Yaşama Uğraşı ve Karıncafil iki kardeş ki birinin ilhamı Pavese diğerinin Arkadaş Z. Özger. İkisini çıkaran ekip hemen hemen aynı. Hepsiyle kardeşlikle bağlıyız. İkisi adına cevap verebilirim. Fankit’i birileri uydurdu ki uyduran Fanzin Apartmanı ekibi. Daha önce de benzer işler fotokopi kitaplar basılıyordu kimse de buna isim uydurayım demedi. Kimse de bunun mucidiymiş gibi davranmadı. Semizdat semizdat’tır. Booklet Booklet’tir.Fanzin fanzindir.Neyse…
Bookletler basıyoruz. Önceden fikir vardıysa da faaliyete geçmesi Yaşama Uğraşı’nın sitesini taşıyınca oldu. Eski arşivi taşımam baya zordu. Onun yerine bazılarını sırtlamak lazımdı. Mesela Meryem Delmar’ın şiirleri vardı. Yaşı küçük olmasına rağmen ilerde iyi bir şair olacağına kesinlikle inanıyorum. Bazı şiirlerini ilk biz yayımladık. Onların taşınması lazımdı. E-kitap haline getirip siteye yükledim. Matbu olarak da az da olsa bastık. Zevkle de okuduk. Ömer için de aynı şeyleri söyleyebilirim. Trafik kazasında öldü. Ölmeden kısa bir süre önce de mailleşmişiz.
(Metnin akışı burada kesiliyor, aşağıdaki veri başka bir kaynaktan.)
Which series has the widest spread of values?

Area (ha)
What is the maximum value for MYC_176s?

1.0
Onun ölümle ilgili bir yazısı vardı. Şiirleri vardı. Mutlaka arşive alınmalıydı. Dosyaya kendi yazısından bir alıntı isim verdi “Aniden Gelen Bir Yolculuk “ Sonra senin(Ferhat Nitin) ta başından beri bize gönderdiklerin vardı. Kuru Bir Islık oldu. Emin Tutal’ın “Kötü Elmalar’ı” derken uzadı en son Adnan Altundağ’ın “Pembe Sütü” çıktı. Duymasın ama onun da ileride iyi bir öykücü olacağına inanıyorum. Sadece yazmaya ısrarla devam etmesi gerek. Yine beni gerçekten heyecanlandıran intihar şairleri şiir seçkimiz. Çok heyecanlandırıyor. İyi bir şiir okuru olan Nuri Moğal ile hazırlıyoruz. Yine Farsça kursundan Cuma hoca ve Veysel Çetin ile Küçük Kara Balık’ı çevireceğiz. Kendimiz basacağız. Hatta çocuklara ücretsiz hediye edeceğiz. Bazı arkadaşların da sözü var. Onların da kendi eserlerini göndermesiyle bookletler devam edecek.
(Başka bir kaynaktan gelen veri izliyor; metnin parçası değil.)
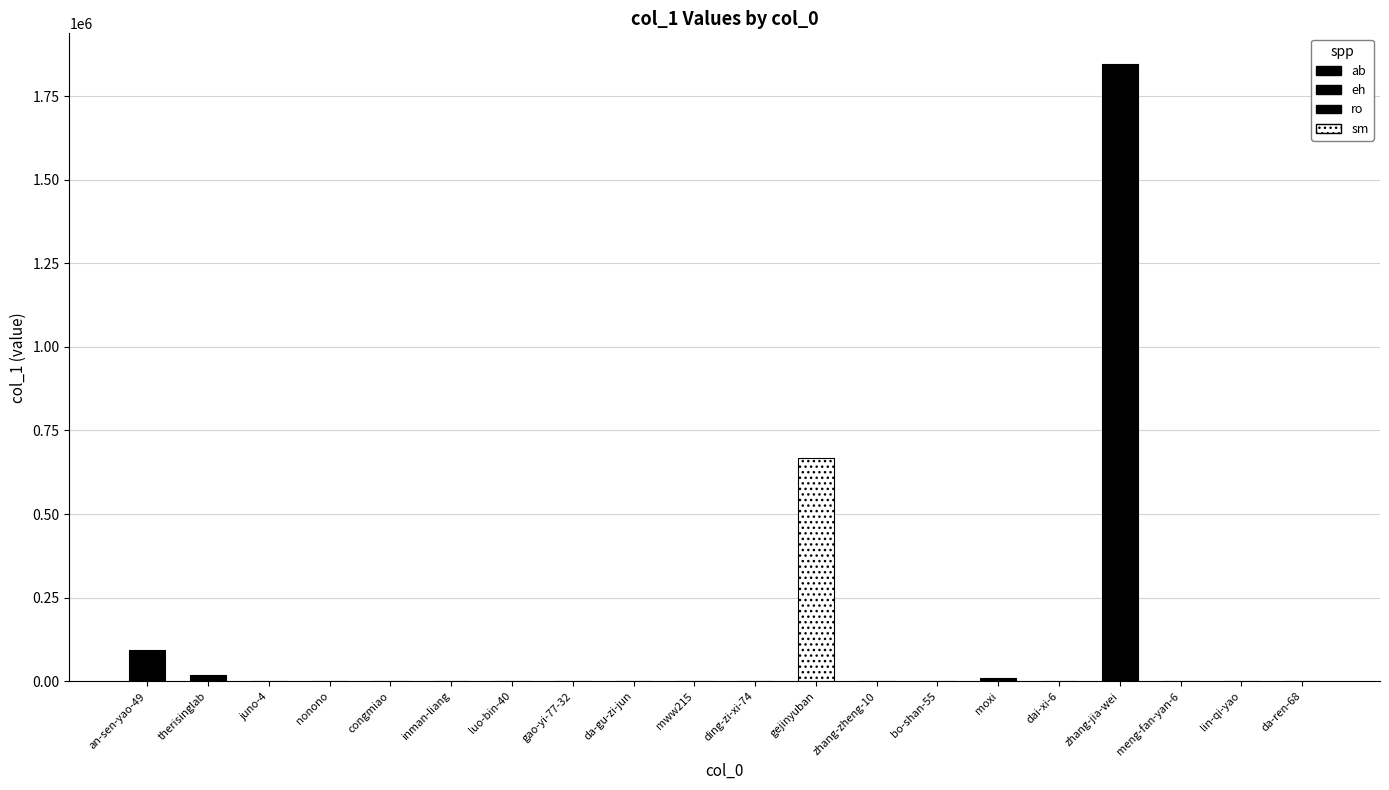

Where does the data first go above 58?

an-sen-yao-49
Yayınevine döner mi? Tam kestiremiyorum ama batıracak kadar çok paramız olursa zevkle batırmak için bir yayınevi açarız. Zevkle de batırıp “ne güzel kitaplar bastık ama” deriz.
5. Fanzindeki eserlerin yayımlanma kararını hangi nüanslara göre belirliyorsunuz?
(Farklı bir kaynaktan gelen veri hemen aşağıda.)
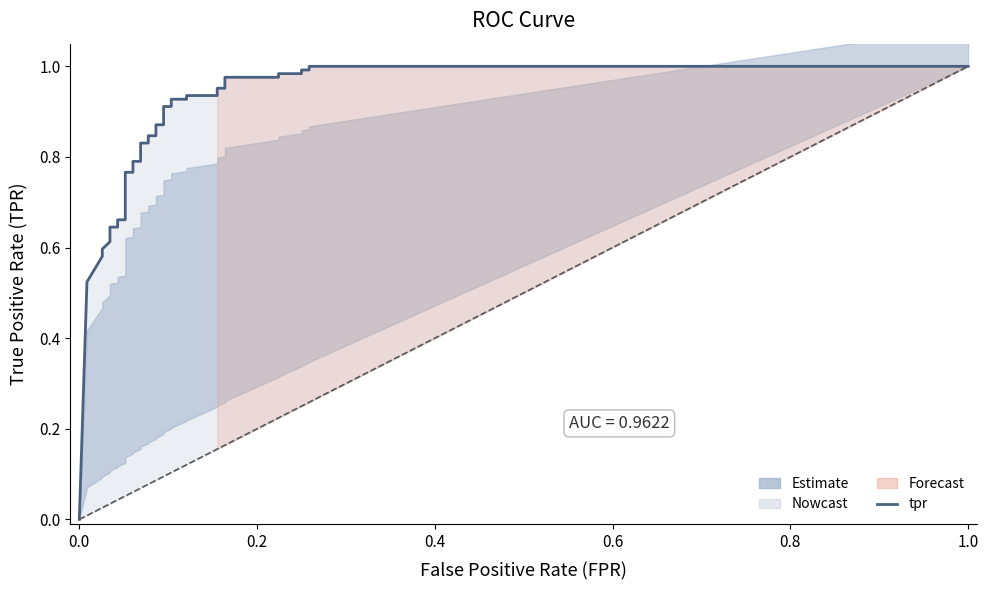

True or false: the data shows 0.3 at 30.

False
Ticari bir ürün olmadığı için o güdüyle hareket etmiyorum. Kıstası var. Yani bir dergi sırf politik diye bir öyküyü yayımlamayabilir. Bizde öyle bir kısıtlama yok. Aksine politik sayılarımız da oldu. Argo olduğu için bir dergi rededebilir ama bizim öyle şartımı yok. Fanzin ruhuna uyan her şeyi yayımlamaya hazırım ama o yazının da bir ruhunun, anlamının olması lazım.